Los acordes de la canción que marcaba su entrada comenzaron a sonar y, entonces, el cortejo nupcial hizo su ingreso. Ahí iba Alex, caminando con un porte impecable, ataviado con su traje de padrino. Paula intentaba centrarse en él y hacía esfuerzos para alejar de su mente a la persona que iba de su brazo.

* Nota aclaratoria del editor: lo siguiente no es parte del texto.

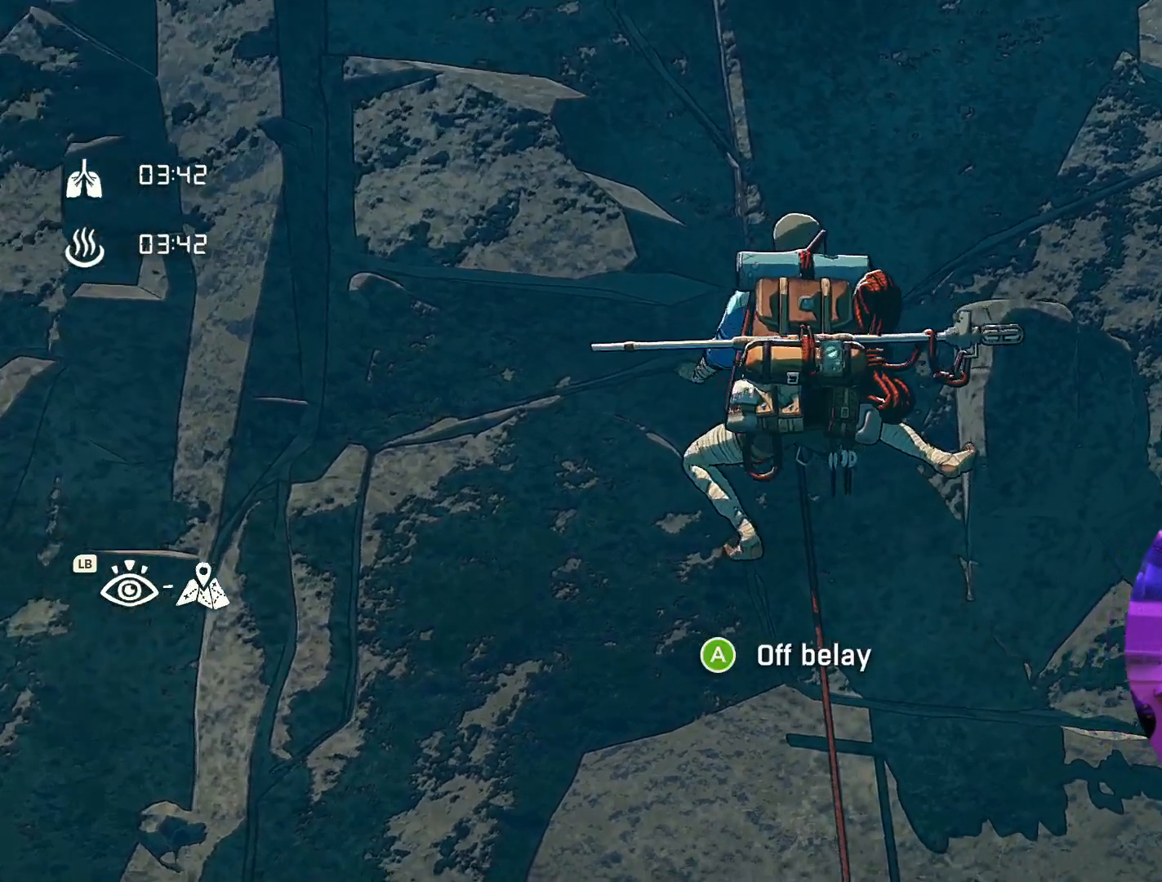
{"buttons": ["R1"], "left_stick": "center", "right_stick": "center", "events": [[217, "right_stick", "center"], [367, "R1", "down"]]}
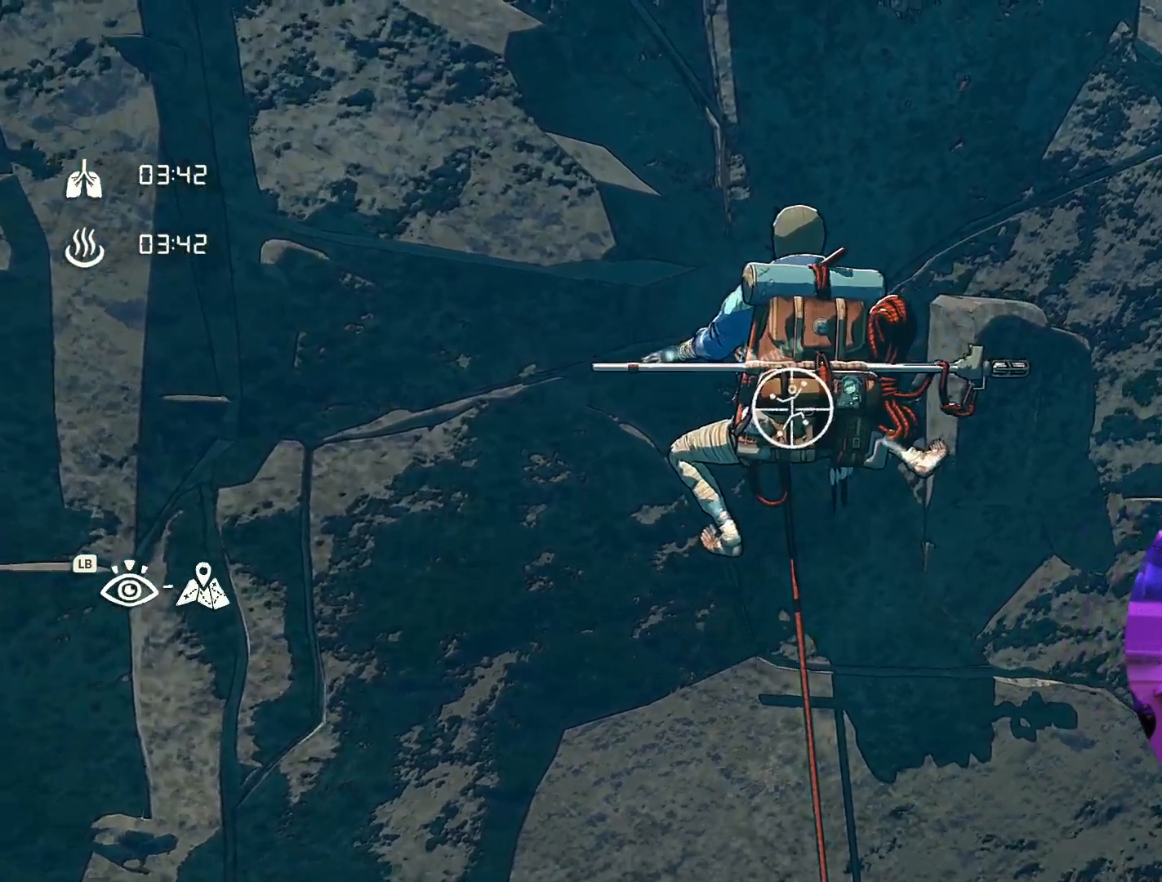
{"buttons": [], "left_stick": "up", "right_stick": "center", "events": [[17, "left_stick", "down-left"], [317, "R1", "up"], [367, "left_stick", "up-left"], [484, "left_stick", "up"]]}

«A él sólo le importo yo», se repetía una y otra vez mientras miraba a su hombre, que en cuanto entró, fijó su atención en sus ojos, dándole la total y plena seguridad de que las cosas eran tal como ella pensaba. Alex, por su parte, también había decidido borrar de su cabeza que iba con Rachel del brazo; la rubia no le importaba lo más mínimo.

En su camino hacia el altar fijó sus ojos cristalinos en los profundos iris verdes de Paula, porque no estaba dispuesto a que hubiese ningún malentendido. Que él hubiera tenido que entrar con Rachel fue una circunstancia especial que no había podido obviar; pero, aun así, quería que supiera que sólo tenía pensamientos para ella.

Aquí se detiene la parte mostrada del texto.